* [Work order]:
Only those lines running from the start of the listing below through the line that holds "- strip <box>415,126,549,368</box>" are to be written out, exactly and in full.
+ + + + +
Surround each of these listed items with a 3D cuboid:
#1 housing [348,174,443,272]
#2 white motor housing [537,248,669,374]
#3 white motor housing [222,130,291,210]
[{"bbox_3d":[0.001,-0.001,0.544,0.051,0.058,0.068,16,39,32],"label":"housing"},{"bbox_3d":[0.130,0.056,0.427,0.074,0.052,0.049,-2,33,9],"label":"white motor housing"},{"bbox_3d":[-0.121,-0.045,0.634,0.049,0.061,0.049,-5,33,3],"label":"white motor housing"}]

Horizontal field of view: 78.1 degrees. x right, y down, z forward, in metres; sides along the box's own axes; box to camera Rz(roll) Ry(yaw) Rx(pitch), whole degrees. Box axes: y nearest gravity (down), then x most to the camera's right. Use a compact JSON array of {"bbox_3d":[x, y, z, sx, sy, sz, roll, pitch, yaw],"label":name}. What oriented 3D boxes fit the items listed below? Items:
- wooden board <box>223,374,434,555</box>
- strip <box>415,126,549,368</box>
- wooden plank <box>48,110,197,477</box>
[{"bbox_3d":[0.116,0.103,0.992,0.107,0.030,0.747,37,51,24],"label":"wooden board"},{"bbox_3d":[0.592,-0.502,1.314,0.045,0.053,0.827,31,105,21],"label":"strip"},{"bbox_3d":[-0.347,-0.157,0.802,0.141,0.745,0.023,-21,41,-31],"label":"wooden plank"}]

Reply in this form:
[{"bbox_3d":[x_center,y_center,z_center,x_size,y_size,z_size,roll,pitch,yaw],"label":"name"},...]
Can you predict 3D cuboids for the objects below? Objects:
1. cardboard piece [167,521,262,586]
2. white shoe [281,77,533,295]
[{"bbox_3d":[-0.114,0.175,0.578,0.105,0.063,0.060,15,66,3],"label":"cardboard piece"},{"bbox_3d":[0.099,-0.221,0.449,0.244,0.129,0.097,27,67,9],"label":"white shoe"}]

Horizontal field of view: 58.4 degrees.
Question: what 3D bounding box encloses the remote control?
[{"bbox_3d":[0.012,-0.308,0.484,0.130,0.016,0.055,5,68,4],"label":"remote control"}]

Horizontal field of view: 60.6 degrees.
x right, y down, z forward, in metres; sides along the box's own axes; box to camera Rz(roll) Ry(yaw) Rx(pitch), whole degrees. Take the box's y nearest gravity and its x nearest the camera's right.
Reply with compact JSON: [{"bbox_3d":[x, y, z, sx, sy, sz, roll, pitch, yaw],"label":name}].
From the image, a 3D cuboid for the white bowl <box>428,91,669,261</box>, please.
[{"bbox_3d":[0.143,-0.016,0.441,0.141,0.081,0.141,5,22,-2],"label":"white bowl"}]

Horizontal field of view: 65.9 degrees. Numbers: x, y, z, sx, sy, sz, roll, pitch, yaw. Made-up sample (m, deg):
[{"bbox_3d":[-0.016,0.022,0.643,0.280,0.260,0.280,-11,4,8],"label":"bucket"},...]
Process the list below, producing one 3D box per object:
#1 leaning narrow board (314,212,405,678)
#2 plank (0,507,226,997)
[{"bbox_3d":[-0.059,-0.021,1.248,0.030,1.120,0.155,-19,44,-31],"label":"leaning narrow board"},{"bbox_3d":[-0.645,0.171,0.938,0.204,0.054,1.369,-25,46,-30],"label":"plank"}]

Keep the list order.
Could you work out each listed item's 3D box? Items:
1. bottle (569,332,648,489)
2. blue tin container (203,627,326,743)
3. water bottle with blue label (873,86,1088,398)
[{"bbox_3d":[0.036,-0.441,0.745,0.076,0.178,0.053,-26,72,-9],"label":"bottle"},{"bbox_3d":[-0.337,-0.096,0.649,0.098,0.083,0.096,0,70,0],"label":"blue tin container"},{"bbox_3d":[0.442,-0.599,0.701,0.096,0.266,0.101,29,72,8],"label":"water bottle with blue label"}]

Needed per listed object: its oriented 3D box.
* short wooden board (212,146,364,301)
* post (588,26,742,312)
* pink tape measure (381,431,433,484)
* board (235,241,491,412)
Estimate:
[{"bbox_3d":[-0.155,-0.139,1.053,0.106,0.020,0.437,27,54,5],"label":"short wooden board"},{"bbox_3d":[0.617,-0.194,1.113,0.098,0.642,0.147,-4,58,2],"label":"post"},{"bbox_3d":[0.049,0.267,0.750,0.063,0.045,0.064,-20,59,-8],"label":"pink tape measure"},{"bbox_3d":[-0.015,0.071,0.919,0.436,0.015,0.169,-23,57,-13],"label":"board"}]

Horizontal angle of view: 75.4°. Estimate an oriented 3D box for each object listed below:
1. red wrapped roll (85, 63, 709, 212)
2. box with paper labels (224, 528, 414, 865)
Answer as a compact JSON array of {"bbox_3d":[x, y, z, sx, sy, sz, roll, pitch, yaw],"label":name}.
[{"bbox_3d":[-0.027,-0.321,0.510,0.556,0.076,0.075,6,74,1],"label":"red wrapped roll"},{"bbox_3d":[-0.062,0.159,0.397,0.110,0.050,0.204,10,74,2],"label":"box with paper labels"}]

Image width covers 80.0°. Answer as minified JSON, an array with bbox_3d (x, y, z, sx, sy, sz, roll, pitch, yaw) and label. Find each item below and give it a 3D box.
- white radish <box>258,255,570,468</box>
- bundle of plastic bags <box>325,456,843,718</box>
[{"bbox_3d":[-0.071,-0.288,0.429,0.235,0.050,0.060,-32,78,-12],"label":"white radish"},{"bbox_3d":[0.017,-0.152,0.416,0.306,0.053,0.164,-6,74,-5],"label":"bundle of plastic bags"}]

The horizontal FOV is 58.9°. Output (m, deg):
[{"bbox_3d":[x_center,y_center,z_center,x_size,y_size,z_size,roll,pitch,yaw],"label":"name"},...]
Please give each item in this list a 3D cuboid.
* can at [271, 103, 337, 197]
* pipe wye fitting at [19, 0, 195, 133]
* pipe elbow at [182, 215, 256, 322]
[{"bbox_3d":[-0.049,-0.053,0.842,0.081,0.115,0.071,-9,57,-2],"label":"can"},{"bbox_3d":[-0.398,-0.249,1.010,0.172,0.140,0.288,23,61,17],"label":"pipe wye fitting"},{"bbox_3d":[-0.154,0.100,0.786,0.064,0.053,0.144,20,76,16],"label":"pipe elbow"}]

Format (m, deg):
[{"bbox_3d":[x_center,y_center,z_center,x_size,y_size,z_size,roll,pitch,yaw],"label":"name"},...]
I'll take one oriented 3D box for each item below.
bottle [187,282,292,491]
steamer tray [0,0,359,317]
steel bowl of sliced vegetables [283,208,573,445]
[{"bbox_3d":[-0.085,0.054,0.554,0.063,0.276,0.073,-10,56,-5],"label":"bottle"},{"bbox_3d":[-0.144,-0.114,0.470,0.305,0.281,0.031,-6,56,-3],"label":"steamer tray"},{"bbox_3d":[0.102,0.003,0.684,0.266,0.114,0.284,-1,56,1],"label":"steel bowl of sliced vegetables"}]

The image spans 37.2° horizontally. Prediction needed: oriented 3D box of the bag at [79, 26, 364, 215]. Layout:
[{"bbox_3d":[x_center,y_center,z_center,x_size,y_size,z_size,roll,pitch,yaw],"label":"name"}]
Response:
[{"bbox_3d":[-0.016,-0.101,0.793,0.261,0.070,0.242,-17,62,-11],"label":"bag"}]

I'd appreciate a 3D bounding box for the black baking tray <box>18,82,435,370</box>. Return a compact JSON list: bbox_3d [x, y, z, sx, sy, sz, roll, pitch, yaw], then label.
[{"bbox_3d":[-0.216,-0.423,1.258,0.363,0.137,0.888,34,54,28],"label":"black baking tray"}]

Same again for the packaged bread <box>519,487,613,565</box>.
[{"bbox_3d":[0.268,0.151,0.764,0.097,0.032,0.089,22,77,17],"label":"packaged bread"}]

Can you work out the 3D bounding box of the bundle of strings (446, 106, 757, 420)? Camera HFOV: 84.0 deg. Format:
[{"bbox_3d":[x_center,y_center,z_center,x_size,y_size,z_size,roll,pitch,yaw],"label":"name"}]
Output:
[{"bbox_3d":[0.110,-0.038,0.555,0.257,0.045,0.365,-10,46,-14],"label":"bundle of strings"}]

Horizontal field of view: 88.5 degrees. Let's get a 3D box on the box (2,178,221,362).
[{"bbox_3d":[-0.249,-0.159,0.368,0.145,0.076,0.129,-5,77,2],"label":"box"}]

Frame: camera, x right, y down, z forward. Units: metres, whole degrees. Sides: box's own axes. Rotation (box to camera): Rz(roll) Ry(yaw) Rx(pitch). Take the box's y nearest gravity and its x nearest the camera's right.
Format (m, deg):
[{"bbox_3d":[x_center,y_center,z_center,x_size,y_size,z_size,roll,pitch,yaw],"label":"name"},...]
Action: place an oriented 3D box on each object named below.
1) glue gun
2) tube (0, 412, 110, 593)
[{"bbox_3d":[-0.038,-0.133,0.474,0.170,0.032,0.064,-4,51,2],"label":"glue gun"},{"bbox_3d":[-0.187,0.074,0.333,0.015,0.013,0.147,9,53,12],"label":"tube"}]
+ + + + +
* [Output of the exercise]:
Surround each of these listed items with a 3D cuboid:
#1 housing [348,174,443,272]
#2 white motor housing [537,248,669,374]
#3 white motor housing [222,130,291,210]
[{"bbox_3d":[0.001,-0.001,0.544,0.051,0.058,0.068,16,39,32],"label":"housing"},{"bbox_3d":[0.130,0.056,0.427,0.074,0.052,0.049,-2,33,9],"label":"white motor housing"},{"bbox_3d":[-0.121,-0.045,0.634,0.049,0.061,0.049,-5,33,3],"label":"white motor housing"}]

Horizontal field of view: 78.1 degrees. x right, y down, z forward, in metres; sides along the box's own axes; box to camera Rz(roll) Ry(yaw) Rx(pitch), whole degrees. Box axes: y nearest gravity (down), then x most to the camera's right. Use a compact JSON array of {"bbox_3d":[x, y, z, sx, sy, sz, roll, pitch, yaw],"label":name}. What oriented 3D boxes fit the items listed below? Items:
- wooden board <box>223,374,434,555</box>
- strip <box>415,126,549,368</box>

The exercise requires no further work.